[Page-level text extractions]
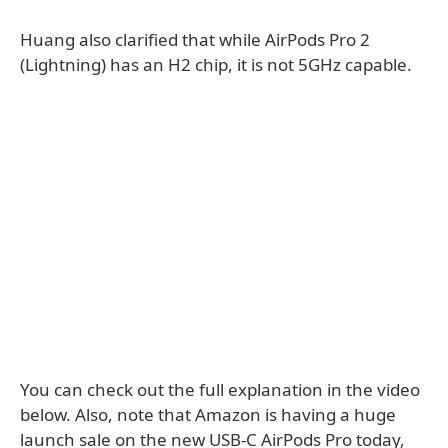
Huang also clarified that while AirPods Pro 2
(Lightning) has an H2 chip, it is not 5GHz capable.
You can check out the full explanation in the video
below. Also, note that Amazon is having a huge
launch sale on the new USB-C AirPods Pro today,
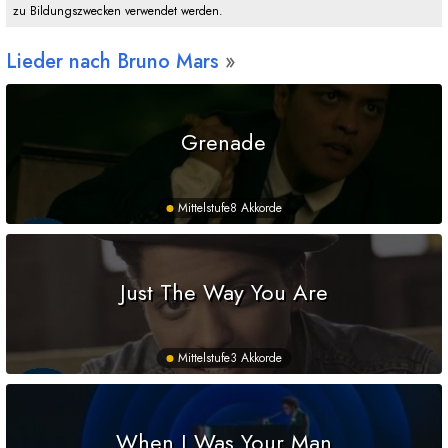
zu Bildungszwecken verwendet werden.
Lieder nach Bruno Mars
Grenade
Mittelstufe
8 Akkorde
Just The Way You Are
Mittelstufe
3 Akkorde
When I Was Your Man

[JOB]: Excluding the pictures, reproduce every entry exactly as given.

[TASK RESPONSE]:
Huang also clarified that while AirPods Pro 2
(Lightning) has an H2 chip, it is not 5GHz capable.
You can check out the full explanation in the video
below. Also, note that Amazon is having a huge
launch sale on the new USB-C AirPods Pro today,
zu Bildungszwecken verwendet werden.
Lieder nach Bruno Mars
Grenade
Mittelstufe
8 Akkorde
Just The Way You Are
Mittelstufe
3 Akkorde
When I Was Your Man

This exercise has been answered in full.